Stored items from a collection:
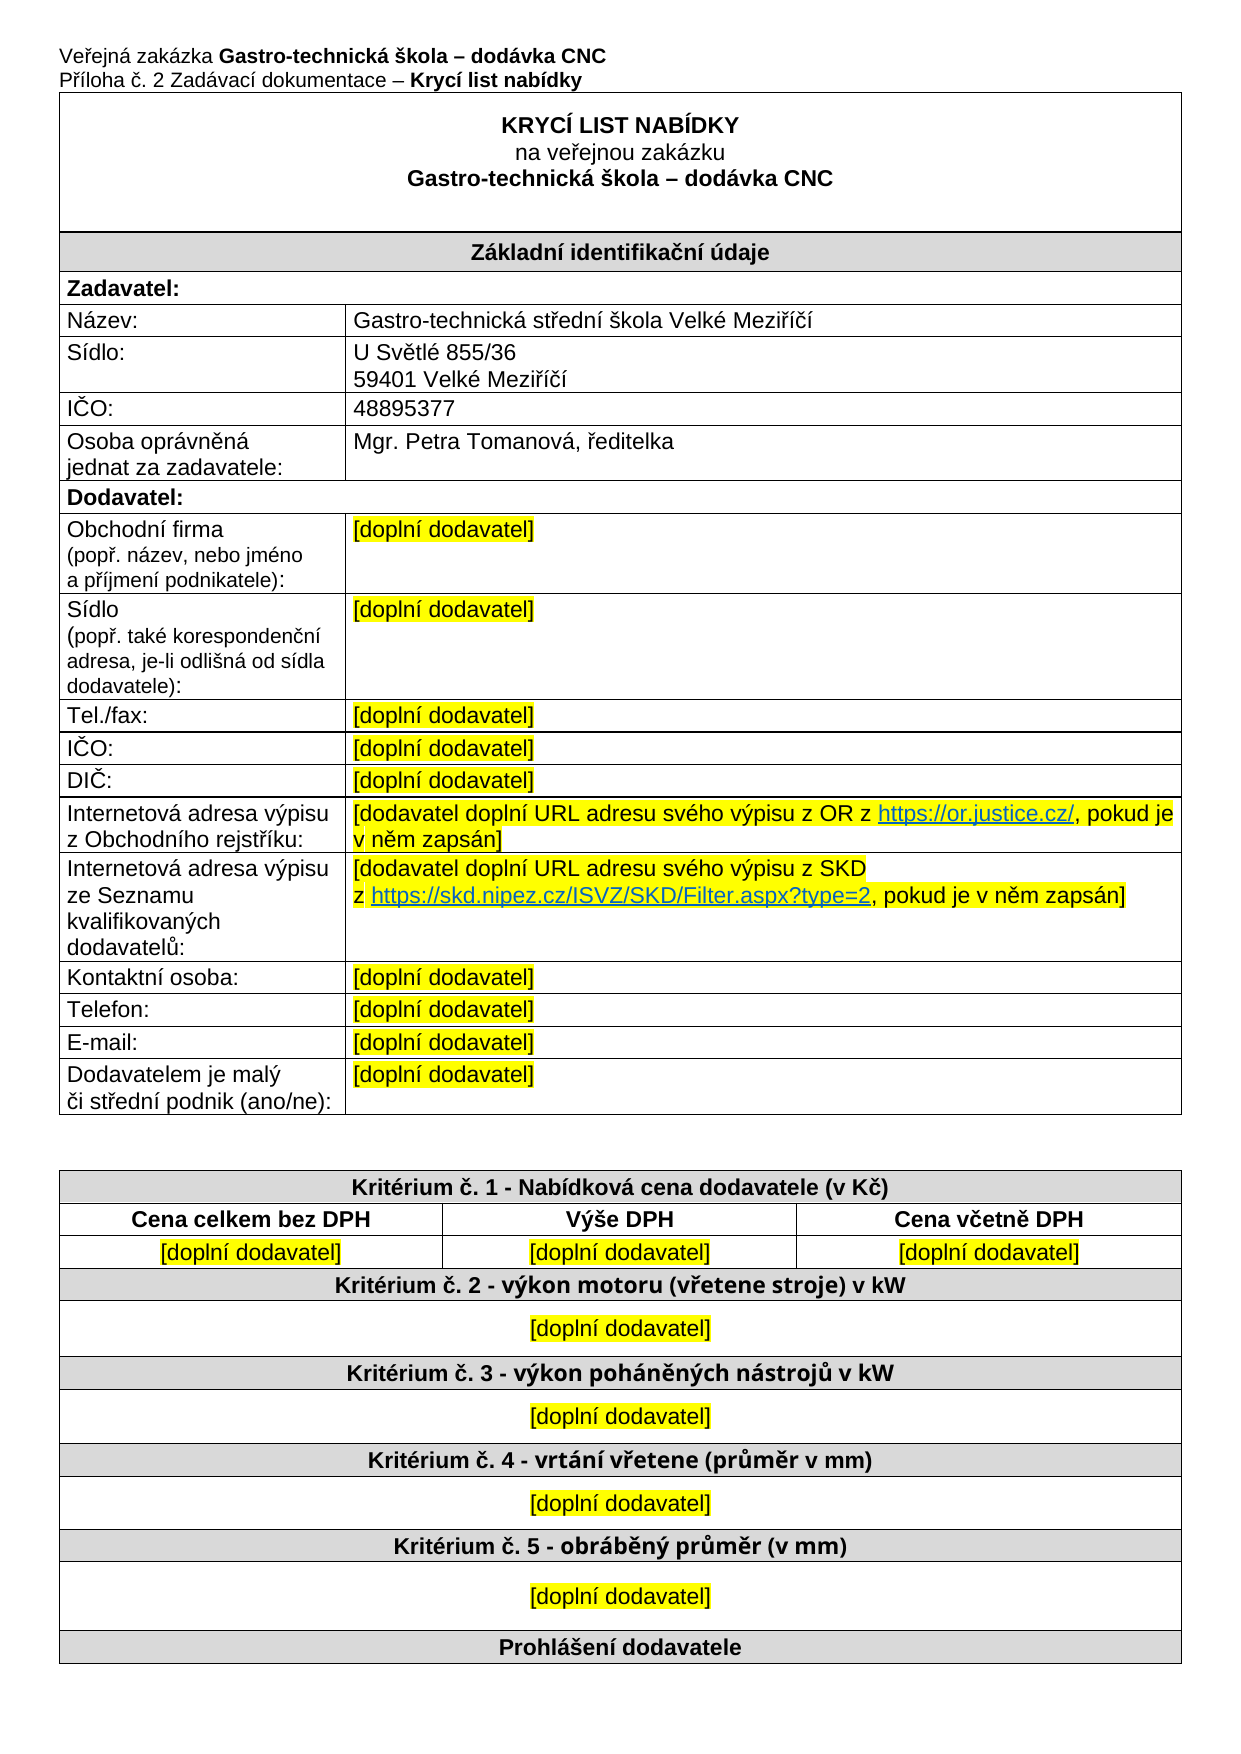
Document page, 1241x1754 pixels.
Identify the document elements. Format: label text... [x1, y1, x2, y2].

table_cell [dodavatel doplní URL adresu svého výpisu z SKD z https://skd.nipez.cz/ISVZ/SKD/Filter.aspx?type=2, pokud je v něm zapsán] [346, 853, 1181, 961]
table_header KRYCÍ LIST NABÍDKY na veřejnou zakázku Gastro-technická škola – dodávka CNC [60, 93, 1181, 231]
text Veřejná zakázka Gastro-technická škola – dodávka CNC [59, 44, 1093, 68]
table_cell Tel./fax: [60, 700, 345, 731]
table_cell IČO: [60, 393, 345, 424]
table_cell Výše DPH [443, 1204, 796, 1235]
table_cell Sídlo (popř. také korespondenční adresa, je-li odlišná od sídla dodavatele): [60, 594, 345, 699]
table_cell Kontaktní osoba: [60, 962, 345, 993]
table_cell Osoba oprávněná jednat za zadavatele: [60, 426, 345, 480]
table_cell Kritérium č. 3 - výkon poháněných nástrojů v kW [60, 1357, 1181, 1389]
table_cell U Světlé 855/36 59401 Velké Meziříčí [346, 337, 1181, 392]
table_cell Telefon: [60, 994, 345, 1026]
table_cell Obchodní firma (popř. název, nebo jméno a příjmení podnikatele): [60, 514, 345, 593]
table_cell [doplní dodavatel] [60, 1477, 1181, 1529]
table_cell Gastro-technická střední škola Velké Meziříčí [346, 305, 1181, 336]
table_cell [doplní dodavatel] [60, 1236, 442, 1267]
table_cell Mgr. Petra Tomanová, ředitelka [346, 426, 1181, 480]
table_cell [doplní dodavatel] [60, 1390, 1181, 1443]
table_cell [doplní dodavatel] [346, 514, 1181, 593]
table_cell Cena včetně DPH [797, 1204, 1181, 1235]
table_cell [doplní dodavatel] [346, 962, 1181, 993]
table_cell Cena celkem bez DPH [60, 1204, 442, 1235]
table_cell [doplní dodavatel] [346, 765, 1181, 796]
table_cell Základní identifikační údaje [60, 233, 1181, 271]
table_cell [doplní dodavatel] [443, 1236, 796, 1267]
table_cell Dodavatelem je malý či střední podnik (ano/ne): [60, 1059, 345, 1114]
table_cell [doplní dodavatel] [346, 700, 1181, 731]
table_cell E-mail: [60, 1027, 345, 1058]
table_cell Dodavatel: [60, 481, 1181, 513]
table_cell Kritérium č. 5 - obráběný průměr (v mm) [60, 1530, 1181, 1561]
table_cell 48895377 [346, 393, 1181, 424]
table_cell [doplní dodavatel] [60, 1562, 1181, 1630]
table_cell Název: [60, 305, 345, 336]
table_cell IČO: [60, 733, 345, 764]
table_cell Internetová adresa výpisu ze Seznamu kvalifikovaných dodavatelů: [60, 853, 345, 961]
table_cell Sídlo: [60, 337, 345, 392]
table_header Kritérium č. 1 - Nabídková cena dodavatele (v Kč) [60, 1171, 1181, 1202]
table_cell [doplní dodavatel] [797, 1236, 1181, 1267]
table_cell [doplní dodavatel] [346, 733, 1181, 764]
table_cell Kritérium č. 2 - výkon motoru (vřetene stroje) v kW [60, 1269, 1181, 1300]
table_cell Zadavatel: [60, 272, 1181, 304]
table_cell [doplní dodavatel] [346, 994, 1181, 1026]
table_cell DIČ: [60, 765, 345, 796]
table_cell Kritérium č. 4 - vrtání vřetene (průměr v mm) [60, 1444, 1181, 1476]
table_cell [doplní dodavatel] [346, 1059, 1181, 1114]
table_cell [doplní dodavatel] [346, 1027, 1181, 1058]
table_cell [doplní dodavatel] [60, 1301, 1181, 1356]
table_cell Internetová adresa výpisu z Obchodního rejstříku: [60, 798, 345, 852]
table_cell [dodavatel doplní URL adresu svého výpisu z OR z https://or.justice.cz/, pokud je v něm zapsán] [346, 798, 1181, 852]
text Příloha č. 2 Zadávací dokumentace – Krycí list nabídky [59, 68, 1181, 92]
table_cell [doplní dodavatel] [346, 594, 1181, 699]
table_cell Prohlášení dodavatele [60, 1631, 1181, 1663]
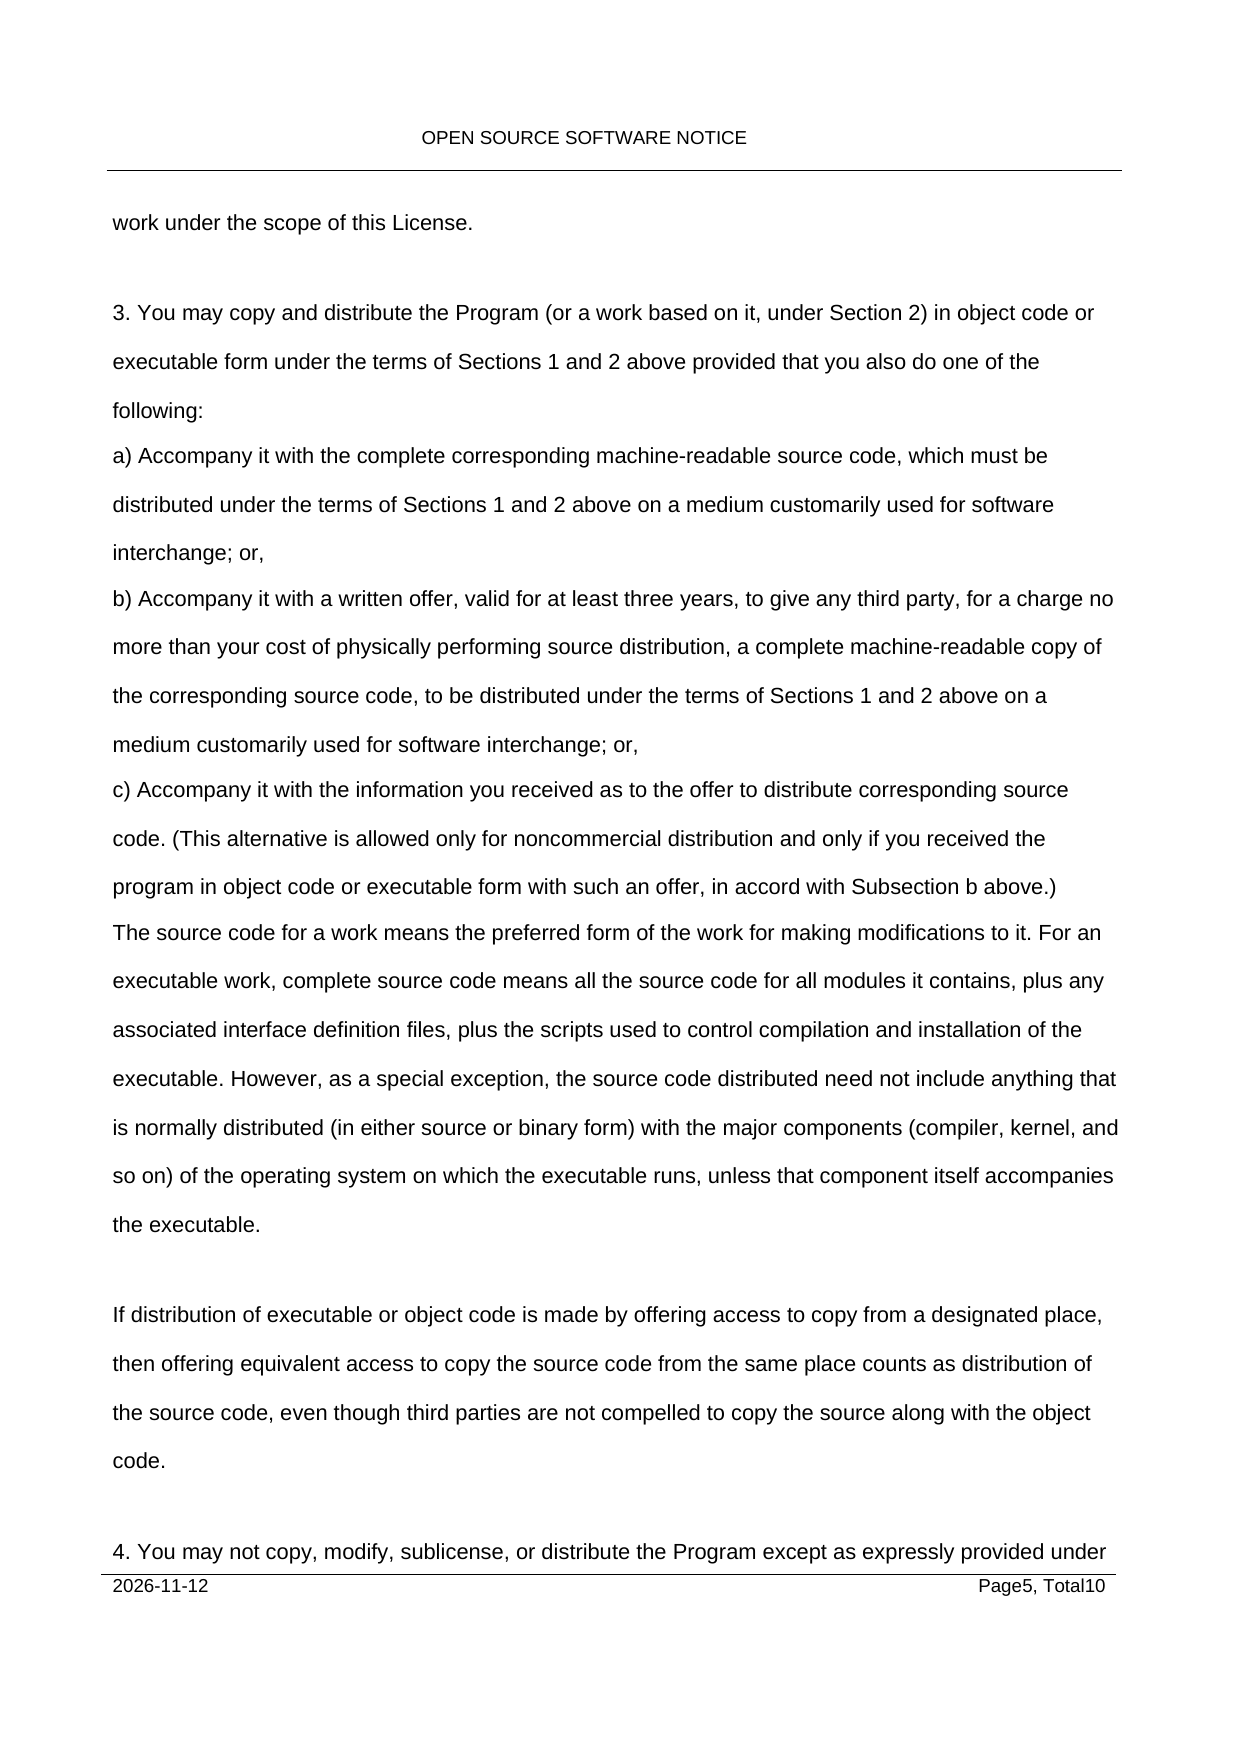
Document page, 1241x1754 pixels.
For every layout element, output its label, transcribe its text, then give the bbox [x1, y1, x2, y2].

text 3. You may copy and distribute the Program (or a work based on it, under Section 2) in object code or executable form under the terms of Sections 1 and 2 above provided that you also do one of the following: [112, 297, 1128, 427]
text If distribution of executable or object code is made by offering access to copy from a designated place, then offering equivalent access to copy the source code from the same place counts as distribution of the source code, even though third parties are not compelled to copy the source along with the object code. [112, 1298, 1128, 1477]
text b) Accompany it with a written offer, valid for at least three years, to give any third party, for a charge no more than your cost of physically performing source distribution, a complete machine-readable copy of the corresponding source code, to be distributed under the terms of Sections 1 and 2 above on a medium customarily used for software interchange; or, [112, 582, 1128, 761]
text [112, 1535, 1128, 1567]
text c) Accompany it with the information you received as to the offer to distribute corresponding source code. (This alternative is allowed only for noncommercial distribution and only if you received the program in object code or executable form with such an offer, in accord with Subsection b above.) [112, 773, 1128, 903]
text The source code for a work means the preferred form of the work for making modifications to it. For an executable work, complete source code means all the source code for all modules it contains, plus any associated interface definition files, plus the scripts used to control compilation and installation of the executable. However, as a special exception, the source code distributed need not include anything that is normally distributed (in either source or binary form) with the major components (compiler, kernel, and so on) of the operating system on which the executable runs, unless that component itself accompanies the executable. [112, 916, 1128, 1241]
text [112, 206, 1128, 239]
text a) Accompany it with the complete corresponding machine-readable source code, which must be distributed under the terms of Sections 1 and 2 above on a medium customarily used for software interchange; or, [112, 439, 1128, 569]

* _Exercise objective_
Lines containing the word "průměr": copy every one of them from the records above.

* _Written answer_
table_cell Kritérium č. 5 - obráběný průměr (v mm) [60, 1530, 1181, 1561]
table_cell Kritérium č. 4 - vrtání vřetene (průměr v mm) [60, 1444, 1181, 1476]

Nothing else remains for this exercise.